OpenAI Five Defeats Dota 2 World Champions
Like League of Legends, Dota 2 is a multiplayer online battle arena (MOBA) video game. Developed and published by Valve, the game is a sequel to Defense of the Ancients (DotA), which was a community-created mod for Blizzard Entertainment's Warcraft III: Reign of Chaos and its expansion pack, The Frozen Throne. Dota 2 is played in matches between two teams of five players, with each team occupying and defending their own separate base on the map. Each of the ten players independently controls a powerful character, known as a "hero", who all have unique abilities and differing styles of play. During a match, players collect experience points and items for their heroes to successfully defeat the opposing team's heroes in player versus player combat. A team wins by being the first to destroy the other team's "Ancient", a large structure located within their base.
OpenAI Five is the first AI to beat the world champions in an esports game, having won two back-to-back games versus the world champion Dota 2 team, OG, at Finals this weekend. Both OpenAI Five and DeepMind’s AlphaStar had previously beaten good pros privately but lost their live pro matches, making this also the first time an AI has beaten esports pros on Livestream.

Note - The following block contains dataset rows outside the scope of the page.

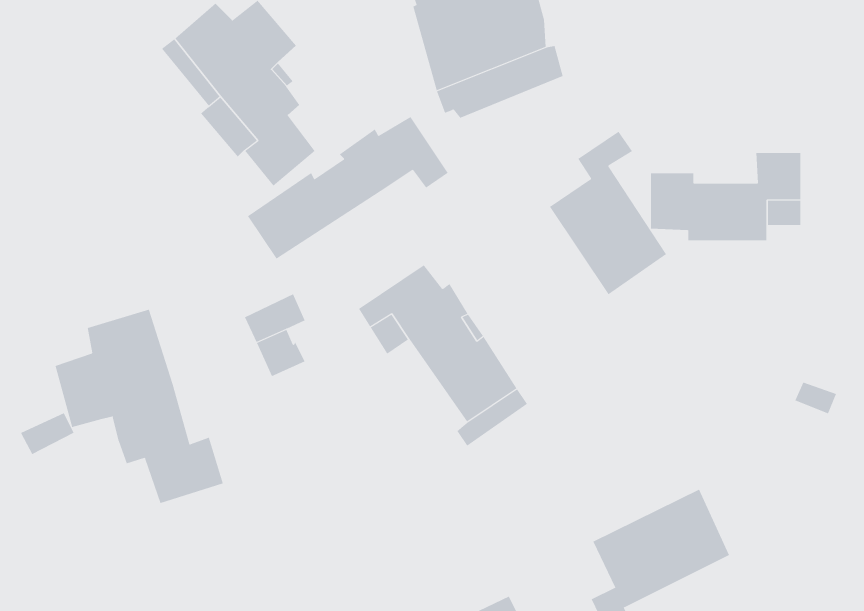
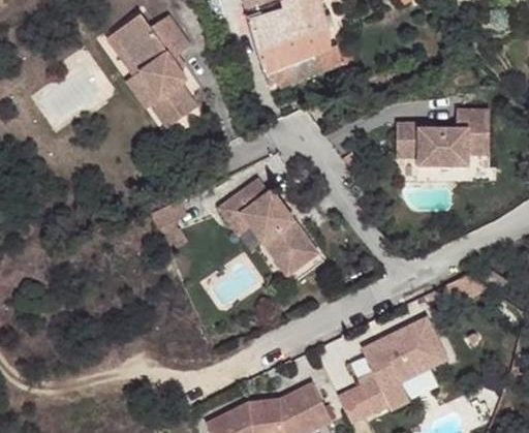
building: [247,116,449,260] -> none
building: [549,131,667,295] -> none
building: [55,309,223,504] -> none

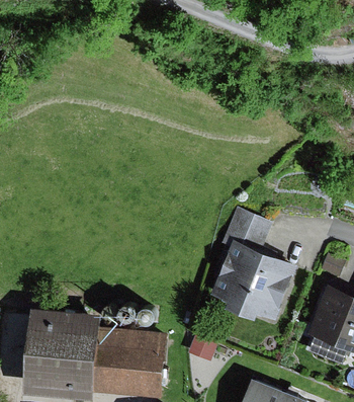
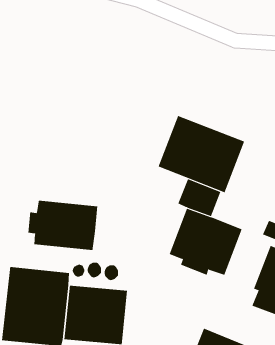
building: none -> [158,115,245,193]
building: none -> [28,200,98,251]

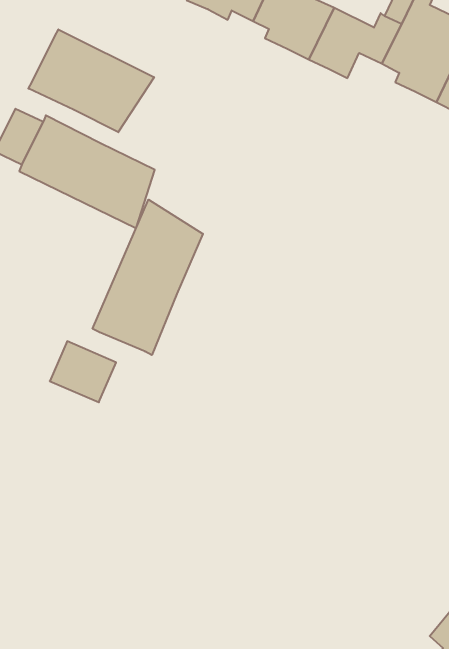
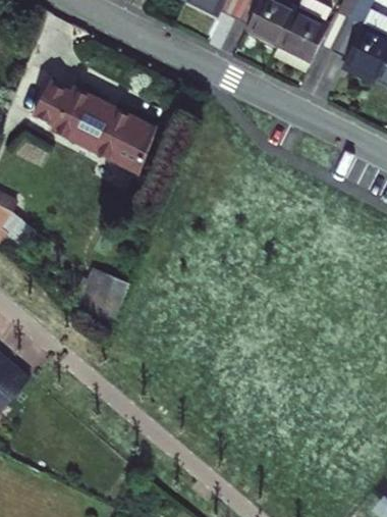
building: [28,29,154,132] -> none
building: [93,200,203,355] -> none

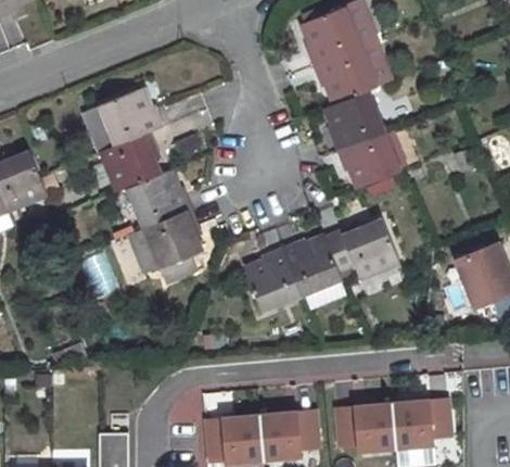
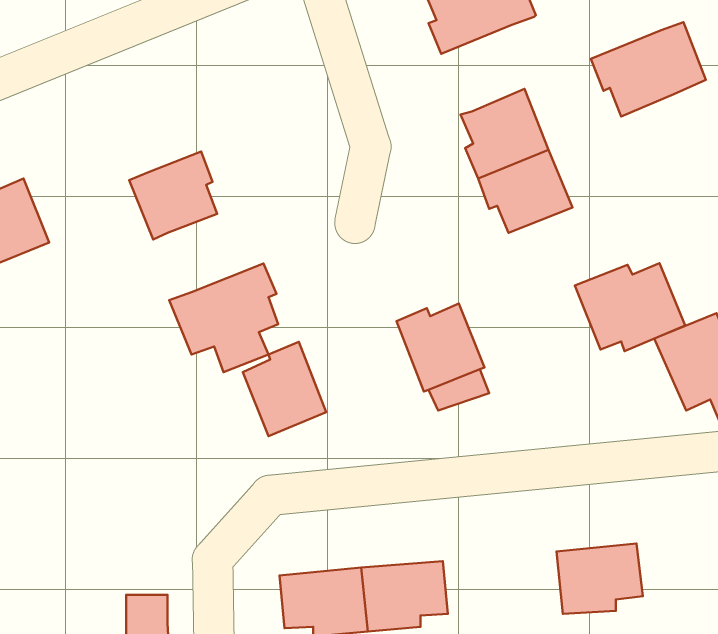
building: [313,41,391,105] -> [591,22,706,117]
building: [98,89,163,147] -> none
building: [127,171,192,228] -> none
building: [324,220,399,280] -> [575,263,685,351]
building: [244,248,301,312] -> [243,342,326,436]
building: [335,404,395,450] -> none

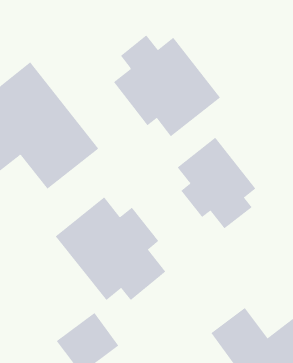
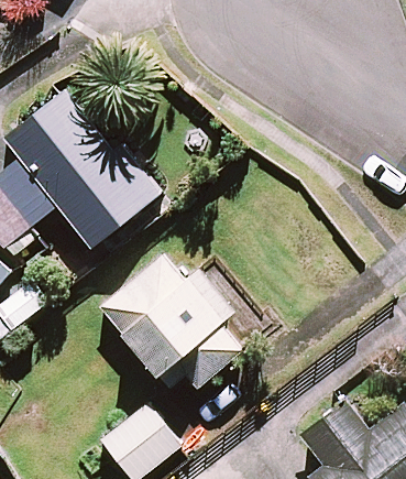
building: [113,35,221,137] -> none
building: [177,137,256,229] -> none

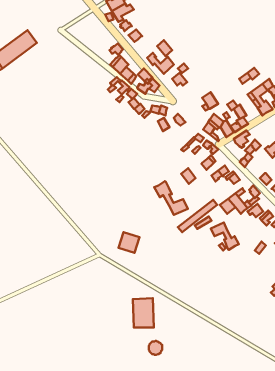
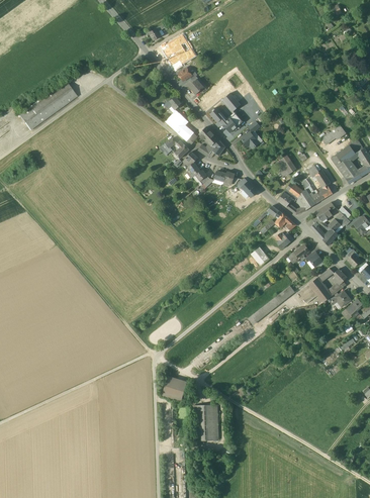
building: [154,181,188,215] -> none
building: [211,222,239,250] -> none
building: [119,232,139,253] -> [162,375,187,400]

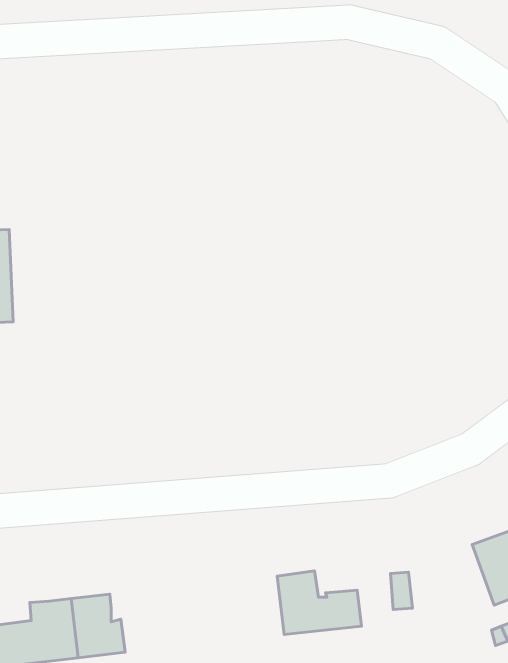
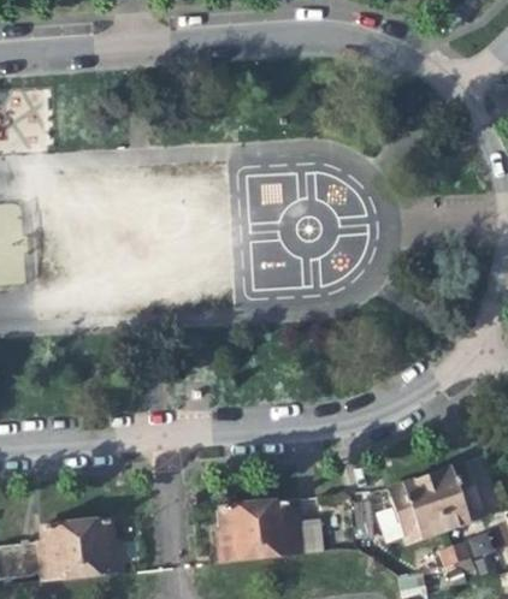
building: none -> [386,475,444,541]
building: none -> [215,503,261,558]

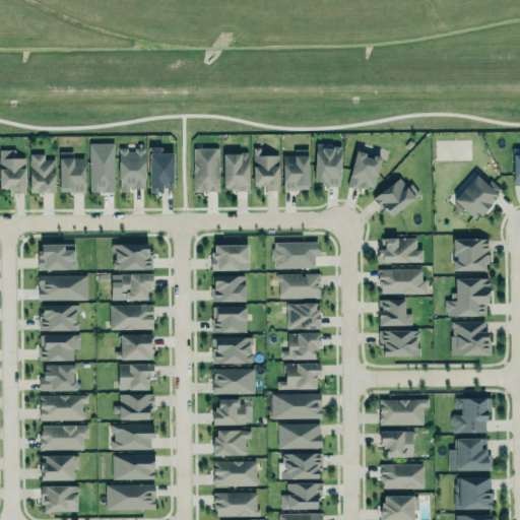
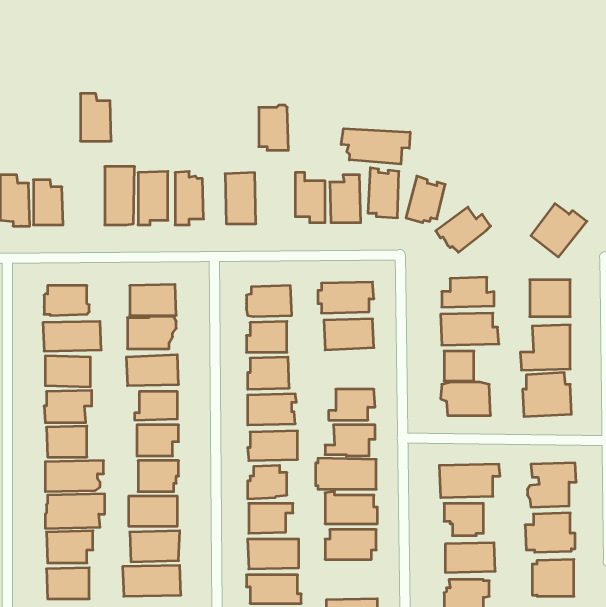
building: none -> [341,129,410,164]
building: [60,152,86,193] -> [80,94,111,141]
building: [225,152,251,191] -> [259,105,288,150]
building: [288,303,321,329] -> none
building: [282,482,323,509] -> none

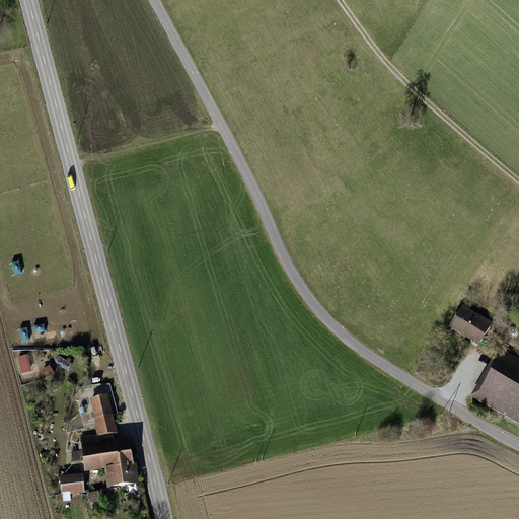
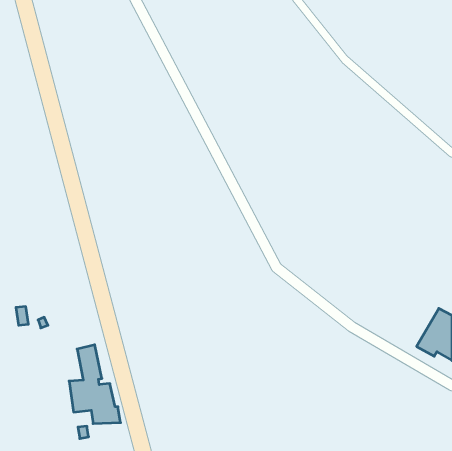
building: [451,307,491,344] -> none
building: [58,473,83,493] -> none

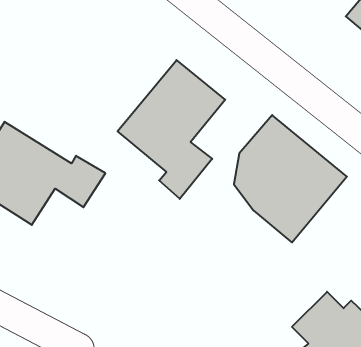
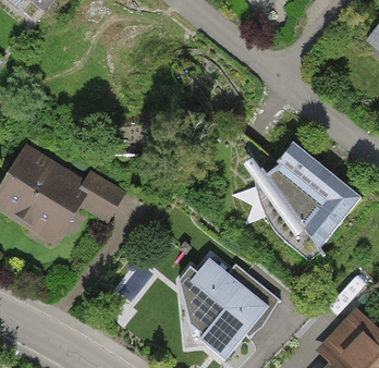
building: [118,60,225,199] -> none
building: none -> [180,246,273,361]

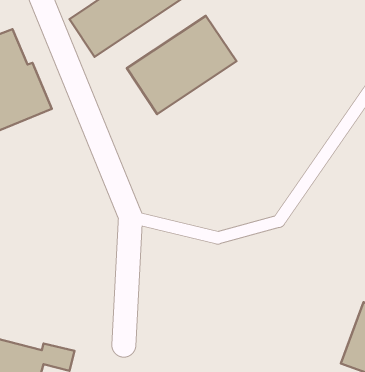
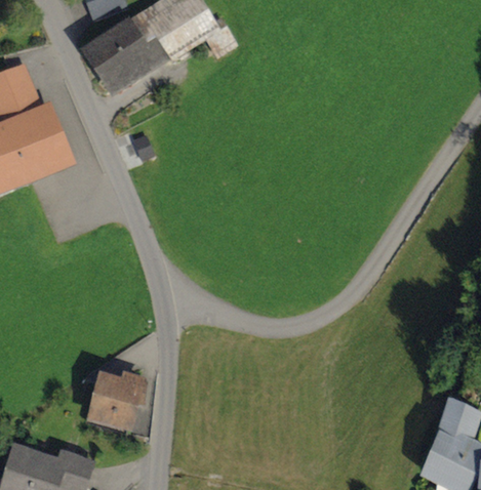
building: [127,16,236,114] -> none
building: none -> [80,376,136,428]

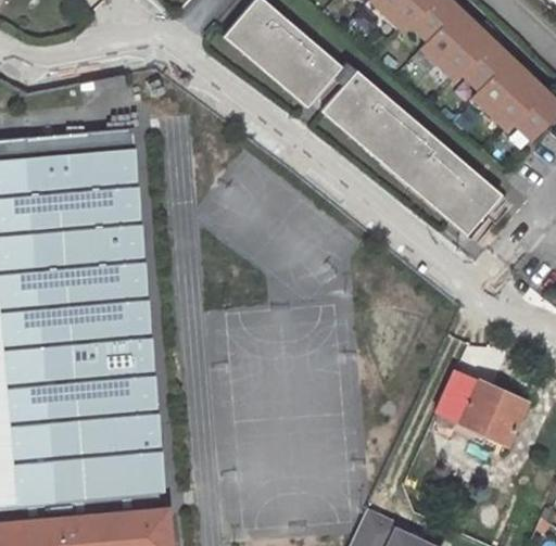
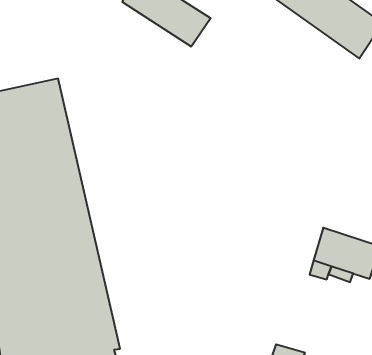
building: [329,78,506,234] -> none

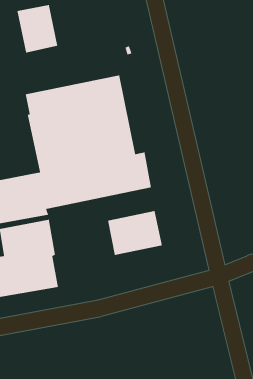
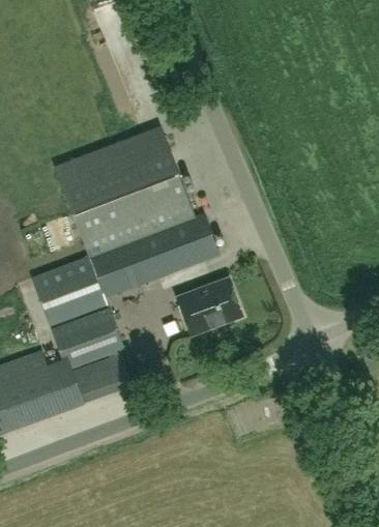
building: [17,4,58,53] -> none

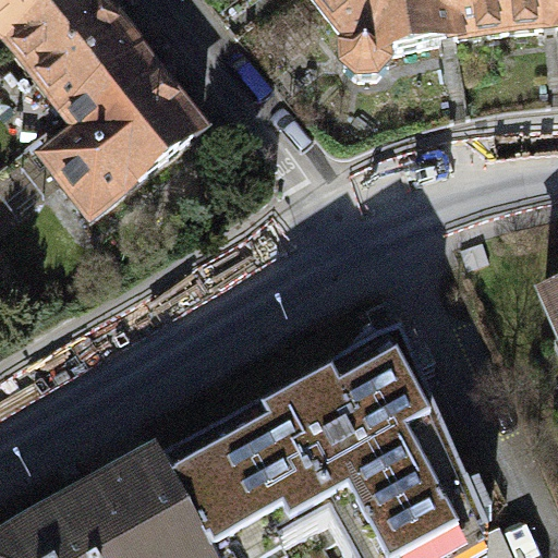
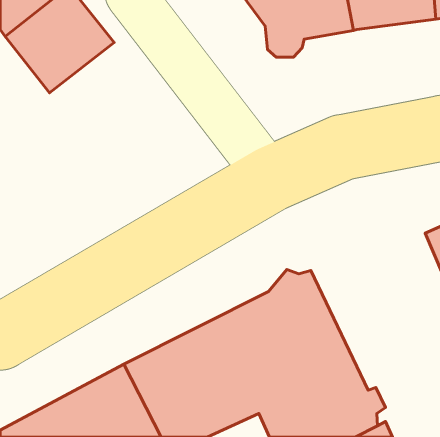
building: [45,53,208,220] -> none

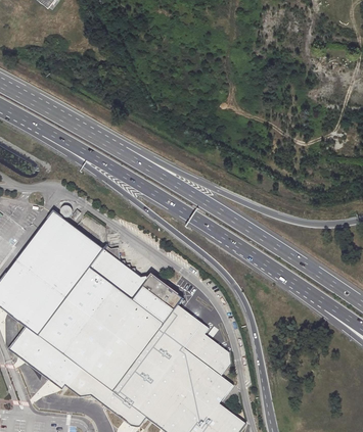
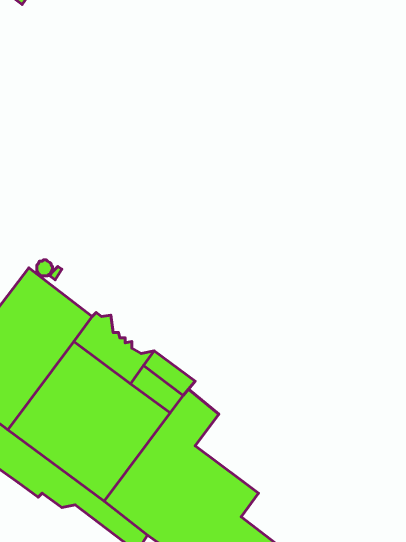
building: [183,324,230,376] -> none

OpenAI is an artificial intelligence research laboratory consisting of the for-profit corporation OpenAI LP and its parent organization, the non-profit OpenAI Inc. The company, considered a competitor to DeepMind, conducts research in the field of artificial intelligence (AI) with the stated goal of promoting and developing friendly AI in a way that benefits humanity as a whole. The organization was founded in San Francisco in late 2015 by Elon Musk, Sam Altman, and others, who collectively pledged US$1 billion. Musk resigned from the board in February 2018 but remained a donor. In 2019, OpenAI LP received a US$1 billion investment from Microsoft.